The clean flow is: buyer opens a service conversation, seller sends quote or accepts a service offer, buyer pays deposit, seller starts work, seller requests final payment with proof or completion notes, buyer pays final balance, then the order can be completed.
Deposit stage
The deposit confirms the agreement and gives the seller confidence to start production. The message thread and Orders page should show the amount, status and link to checkout. This is a service payment record, not a product listing, and it should not appear in marketplace product rails.
Final balance stage
The final balance should only be requested when the work is ready or proof has been sent. Buyers need a clear payment link and sellers need the quote status to update when WooCommerce marks the order processing or completed.
Offer stage
Service offers should live with Orders and messages rather than being a separate product-like page. This keeps custom work close to the conversation and avoids turning offers into normal marketplace products.
Growth and promotion
Growth should come from better content, cleaner listings and optional sponsorships. Sponsorships should be separate from subscriptions so sellers understand the difference between paying for tools and paying to promote specific products. Product selection should use a compact dropdown/multi-select style instead of a long messy checkbox list.
Pro and Elite tools can unlock deeper graphs, growth recommendations and store rating detail. Free users should still see the basic dashboard, but premium analytics should clearly explain what extra insight is available.

§ **Stored data entries**:
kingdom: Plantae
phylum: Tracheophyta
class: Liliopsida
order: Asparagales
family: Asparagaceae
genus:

§ **What to do**:
A. According to the service payment text, why should service offers be kept with Orders and messages?
B. Retype the service payment text from "Final balance stage" up to and including "normal marketplace products.".

§ **Solutions**:
A. Keeping service offers with Orders and messages keeps custom work close to the conversation. It also keeps offers from being turned into normal marketplace products.

B.
Final balance stage
The final balance should only be requested when the work is ready or proof has been sent. Buyers need a clear payment link and sellers need the quote status to update when WooCommerce marks the order processing or completed.
Offer stage
Service offers should live with Orders and messages rather than being a separate product-like page. This keeps custom work close to the conversation and avoids turning offers into normal marketplace products.